(Reading text begins)
Getty Images People walk beside a van with their belongings for departure at the Roj camp in al Malikiyah, Syria on 15 February 2026Getty Images

The IS-linked families departing Syria's al-Roj camp earlier this year

Thirteen women and children with links to the Islamic State (IS) group have arrived home to Australia, after spending years in a Syrian detention camp.

The group, who had been living in the al-Roj detention camp since 2019, had been the subject of heated political debate in Australia, with the government saying it would give them no help to return.

Three women and eight children - believed to be members of the same family - landed in Melbourne late on Thursday afternoon with another woman and her child arriving in Sydney shortly afterwards.

Police have said some of the women will be arrested and charged after arriving, while others face "continued investigations".

The group that arrived in Melbourne is reportedly made up of grandmother Kawsar Abbas and her adult daughters Zeinab and Zahra Ahmed, and their eight children.

Abbas is married to Mohammad Ahmad, who ran a charity that Australian police suspect was used to send cash to IS. He denied the accusation in an interview with the national broadcaster ABC in 2019, after it tracked him down to a prison in Syria.
(Reading text ends)
(Excerpted data begins)
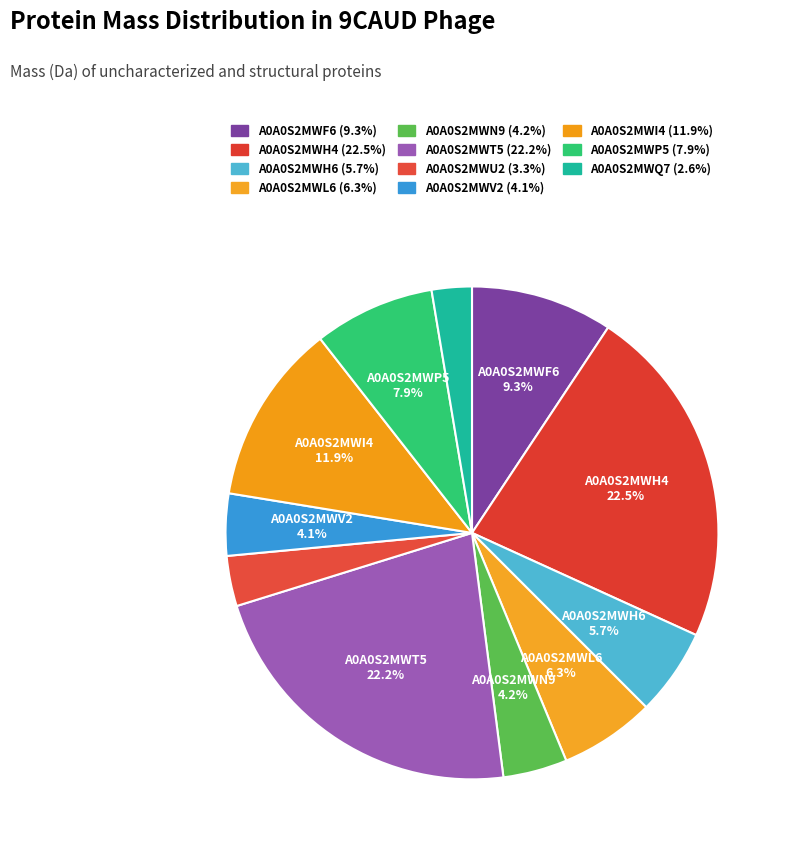

To the nearest percent, what is the difference between the largest and smallest slice percentages?

20%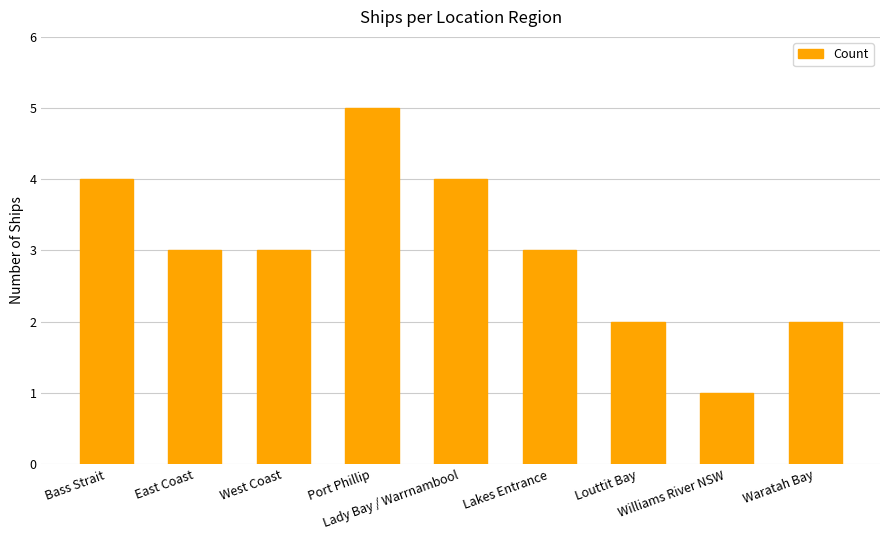

How many bars are there in total?

9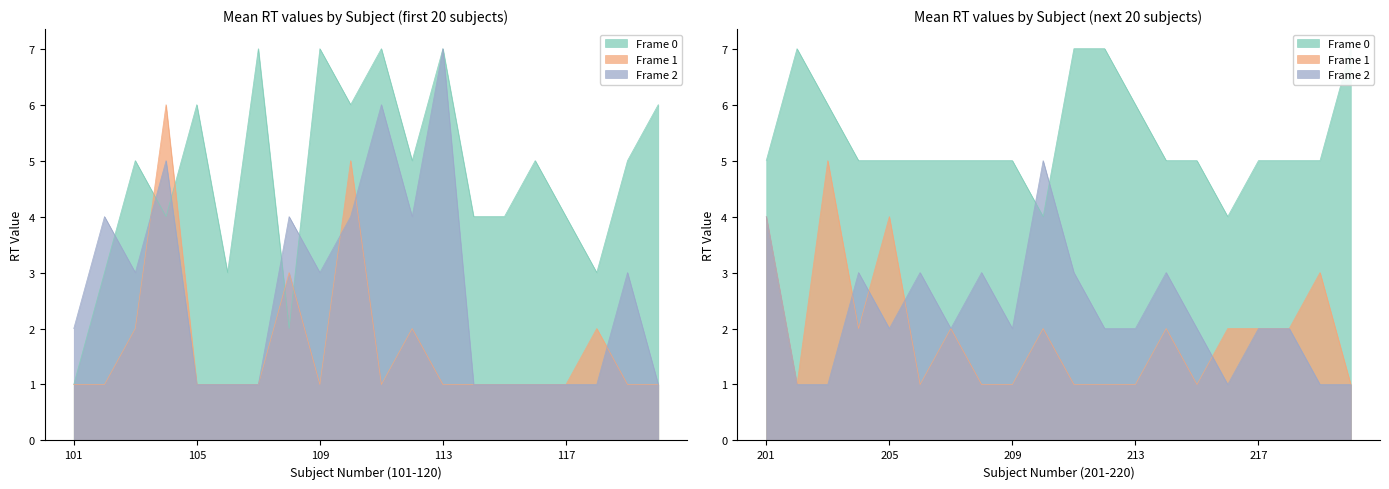

True or false: Frame 2 (16RT) has a value of 5 at 206.

False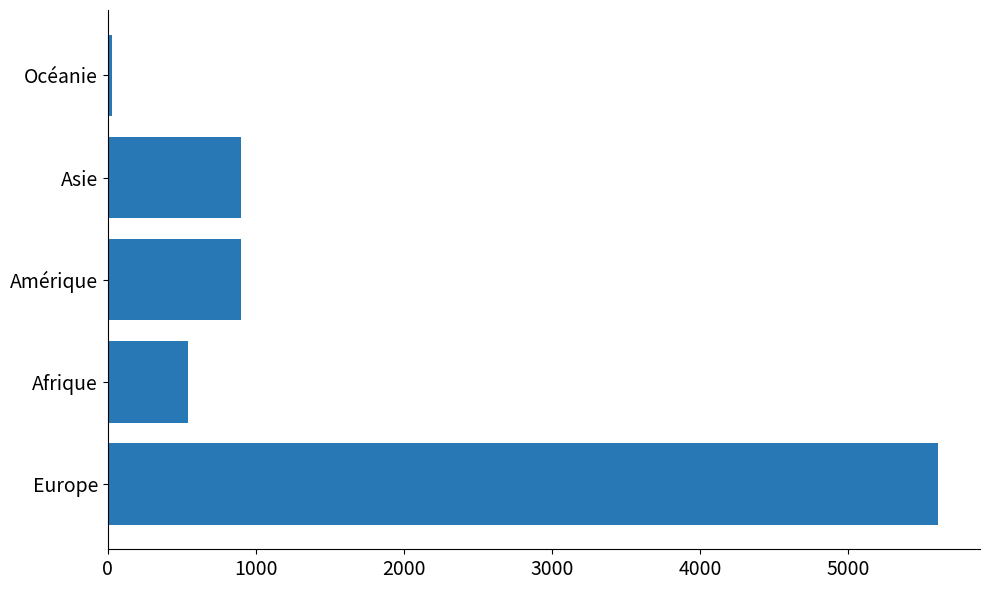

True or false: the data shows 898 at Asie.

True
(Excerpted data ends)
* _Required tasks_:
#1 Name every person the report on the families' return to Australia identifies by name.
#2 Continue the report on the families' return to Australia, starting after its last sentence.
The listing above comes from a source separate from the news report.

* _Responses by item number_:
#1 Kawsar Abbas, Zeinab Ahmed, Zahra Ahmed, Mohammad Ahmad

#2
The woman arriving in Sydney has been named by local media as Janai Safar - she is accompanied by her nine-year-old son, who was born in Syria.

Safar is a former Sydney nursing student who travelled to Syria in 2015 and reportedly married an IS fighter.

In an interview with the Australian newspaper in 2019 she said it had been her own decision to go to Syria and that she did not want to return to Australia for fear of being arrested and having her child taken from her.

On Wednesday police commissioner Krissy Barratt confirmed some of the women would be arrested and charged. The potential charges included terrorism offences such as entering, or remaining in, declared areas, and crimes against humanity offences, such as engaging in slave trading.

The group of 13 are part of a larger cohort of 34 believed to include wives, widows and children of IS fighters who left the camp in February but returned for "technical reasons" with the Australian government refusing to officially repatriate them.

One member of the cohort was banned from returning to Australia earlier this year when the government issued a "temporary exclusion order", meaning they cannot return for up to two years. That person is not among the group that landed on Thursday.

Boarding a connecting flight to Melbourne in Doha, the women told a reporter for the national broadcaster ABC they were excited to return home, saying Australia was "like paradise" to them.

"We just want our children to be safe. It was like hell [in Syria] for them," one said.

Home Affairs Minister Tony Burke said Australia had become aware that the women were to return home on Wednesday, when tickets were booked.

"These are people who have made the horrific choice to join a dangerous terrorist organisation and to place their children in an unspeakable situation," he told reporters, adding that "any members of this cohort who have committed crimes can expect to face the full force of the law."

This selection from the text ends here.